L’opinion nationale et internationale n’a pas fini de jaser sur la fameuse tentative de coup d’Etat survenue à l’aube de ce dimanche 19 mai 2024. Depuis lors, l’eau continue de couler sous les ponts. Surtout que l’hypothèse d’un vrai coup de force contre les institutions, avancée par les autorités militaires, pose plus de questions qu’elle n’en résout.
Ce qui est établi, de manière non équivoque à ce stade, c’est l’attentat contre la vie de M. Vital Kamerhe. En effet, le commando du ci-devant Christian Malanga – une douzaine de personnes selon des sources –, a surgi vers 4 heures du matin devant la résidence du député de Bukavu et ministre de l’Economie sortant. Il a immédiatement ouvert le feu, suscitant la réaction des policiers commis à la garde de M. Kamerhe.

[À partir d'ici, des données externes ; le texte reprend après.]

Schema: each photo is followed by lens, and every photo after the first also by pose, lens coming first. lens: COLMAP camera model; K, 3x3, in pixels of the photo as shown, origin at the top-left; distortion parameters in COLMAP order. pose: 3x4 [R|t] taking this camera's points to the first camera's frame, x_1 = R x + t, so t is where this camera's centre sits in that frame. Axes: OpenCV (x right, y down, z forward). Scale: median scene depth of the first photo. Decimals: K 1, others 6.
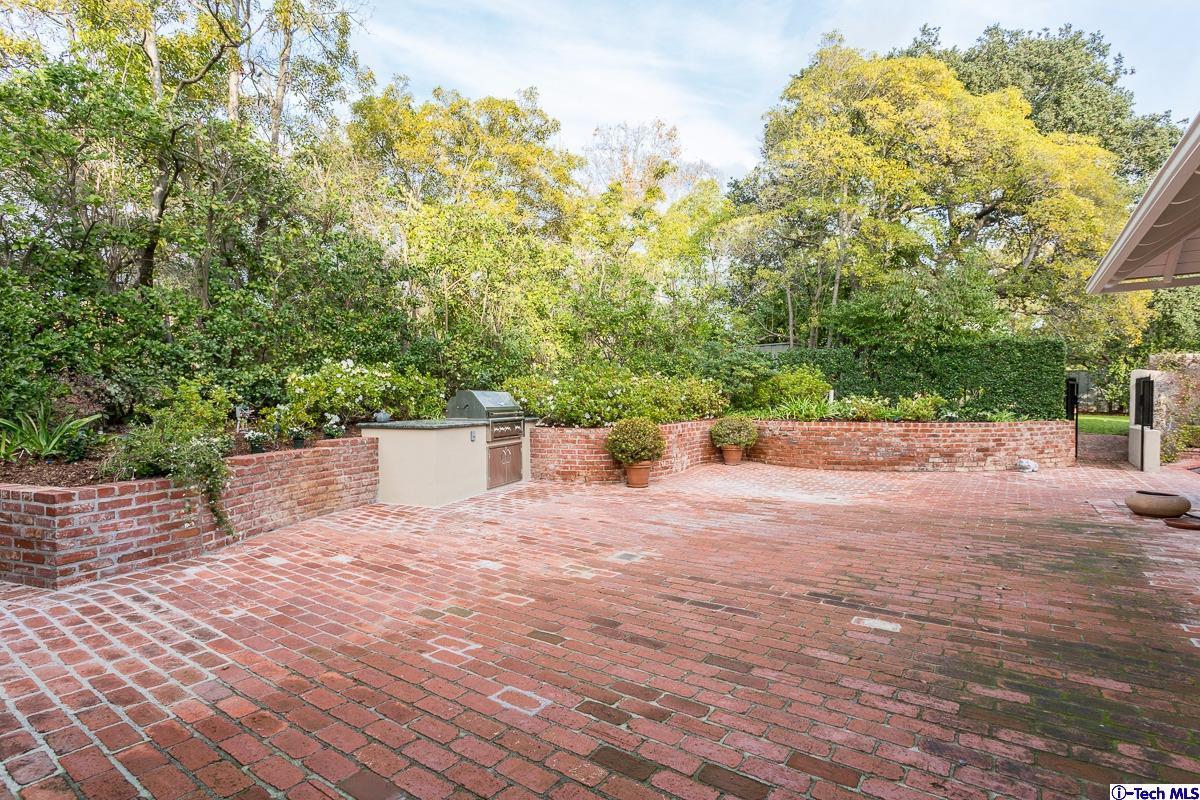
lens RADIAL K [[569.6, 0, 596.5], [0, 569.6, 413.3], [0, 0, 1]] dist [0.004561, 0.000219]
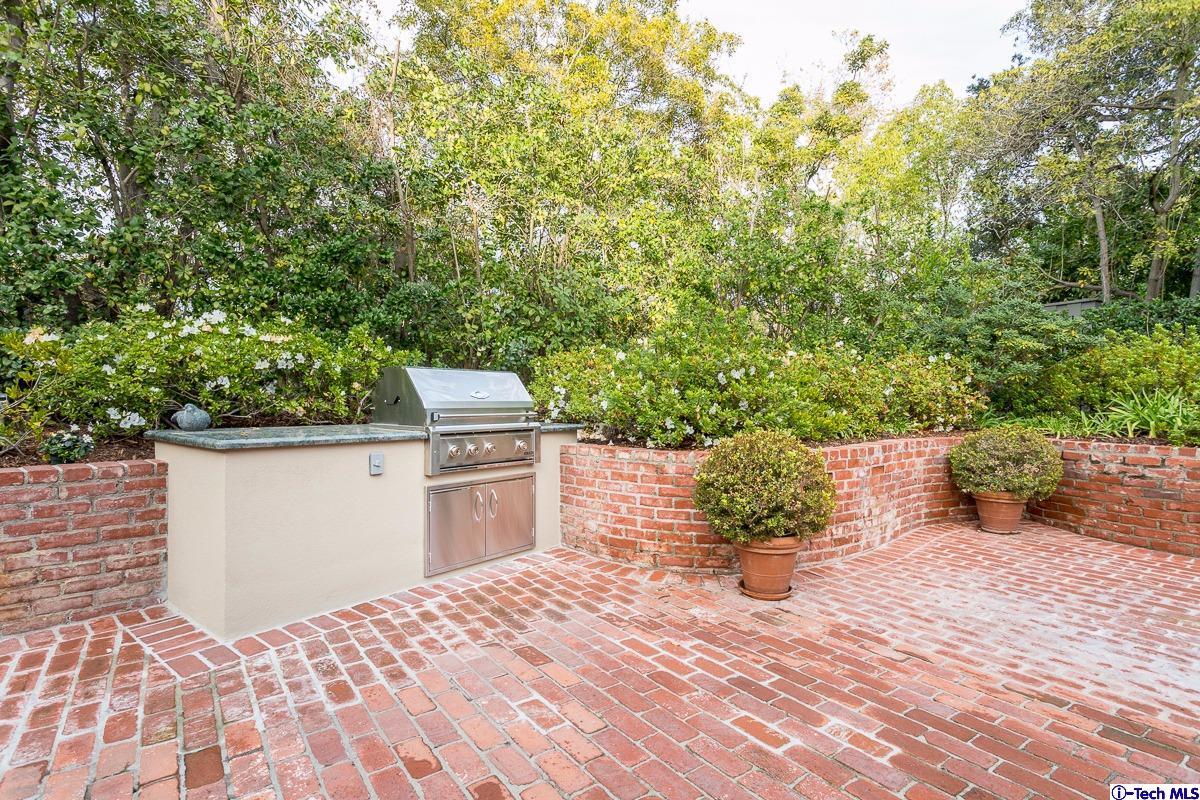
lens RADIAL K [[522.5, 0, 657.1], [0, 522.5, 403.0], [0, 0, 1]] dist [-0.001966, -0.000142]
pose [[0.960632, 0.012842, -0.277527, 0.087531], [-0.017899, 0.999717, -0.015696, -0.005126], [0.277247, 0.020046, 0.960590, 0.520805]]
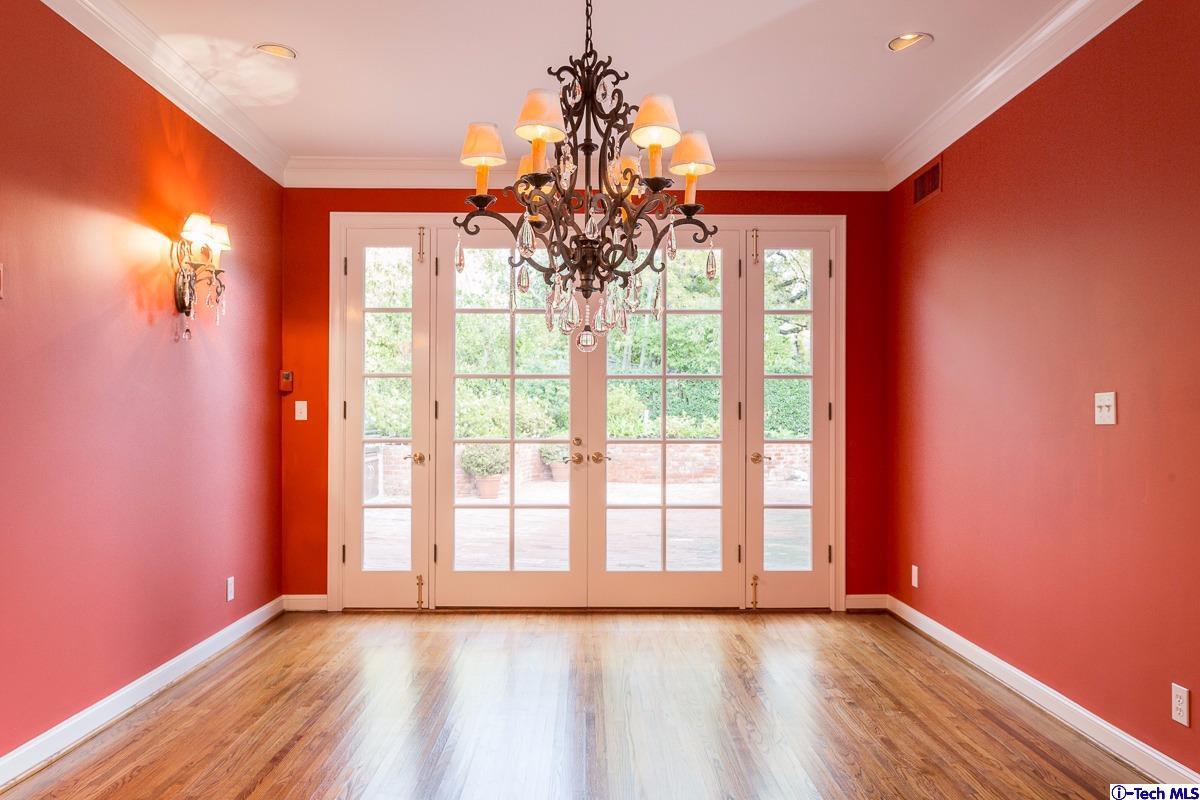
lens RADIAL K [[1008.1, 0, 600.0], [0, 1008.1, 400.0], [0, 0, 1]] dist [-0.049541, 0.000217]
pose [[0.933599, 0.010321, 0.358171, -0.368062], [0.004666, 0.999150, -0.040954, 0.017532], [-0.358289, 0.039906, 0.932757, -0.776808]]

L’échange nourri de tirs a duré près d’une heure, et deux policiers y ont perdu la vie. Il s’agit là du seul fait avéré : la tentative d’atteinte à la vie de Vital Kamerhe. Si donc la garde de ce dernier n’avait pas fait preuve d’une résistance opiniâtre, à l’heure qu’il est, les choses auraient tourné au cauchemar.
Il reste maintenant les nombreux points d’interrogation. Quels sont ces putschistes qui ne se soucient pas de prendre le contrôle des médias officiels pour y passer leur message, de neutraliser les autorités politiques et militaires ? Quel est ce coup d’Etat qui se limite à attaquer la résidence d’un député national et ministre sortant de l’Economie ? Pourquoi chercher à attenter à la vie de M. Vital Kamerhe ? Pour l’empêcher d’accéder à la présidence de l’Assemblée nationale ?
Dans ce quartier parmi les plus sécurisés du pays – à un jet de pierre du Palais de la nation – comment un riverain peut-il être attaqué une heure durant à l’arme à feu, donc avec des détonations, sans que les nombreux soldats de la Garde républicaine qui protègent le bâtiment qui comprend le bureau du président de la République et de son cabinet, ne réagissent ?
Coup d’Etat ou coup d’éclat ?
Une heure après le début des tirs, lorsque les renforts arrivent enfin par le côté du Grand Hôtel, les assaillants prennent la fuite, et vont se réfugier … au Palais de la nation ! Ils y font leur cinéma : exhibent les anciens drapeaux du Zaïre, verts avec un cercle jaune au milieu avec un flambeau rouge, donnent leur message, comme quoi ils ne veulent plus voir Vital Kamerhe et Félix Tshisekedi, et ils veulent restaurer la République du Zaïre.
Cependant, comment ont-ils pu pénétrer à l’intérieur du saint des saints des institutions congolaises, les bureaux de la présidence de la République ? Où étaient partis les centaines des gardes bien armés qui protègent habituellement de jour et de nuit ce haut lieu de la République ? Tout bien considéré, peut-on parler de tentative de coup d’Etat, là où les assaillants n’ont même pas tenté de prendre le contrôle d’aucun centre névralgique du pouvoir – l’escapade au palais de la nation n’apparaissant finalement que comme une fuite désespérée ? Où s’agit-il d’un coup d’éclat mal ficelé ?
Au demeurant, comment M. Christian Malanga a-t-il réussi à faire entrer au pays autant de tenues militaires frappées de l’écusson du drapeau du Zaïre, ainsi qu’autant d’armes, là où l’ancien conseiller spécial François Beya avait été arrêté et accusé de tentative de coup d’Etat et d’avoir importé de tenues militaires alors qu’il s’agissait d’un simple vêtement civil en modèle dissimulation, couramment appelé ‘‘Pentagone’’ et popularisé par Wenge Musica ? Comment les services de renseignement – civils et militaires – n’ont eu aucun vent de la préparation d’une éventuelle tentative de coup de force contre les institutions, d’autant que Christian Malanga est coutumier des discours va-t-en-guerre contre les pouvoirs en place à Kinshasa d’hier et d’aujourd’hui ?
Pour le moment, toutes ces questions demeurent sans réponse, en attendant le déroulement des enquêtes en cours. De réponses qui y seront apportées dépendra la perception que l’opinion nationale se fera du sérieux de ce qui est présenté, par les officiels, comme une tentative de renversement de l’ordre institutionnel établi.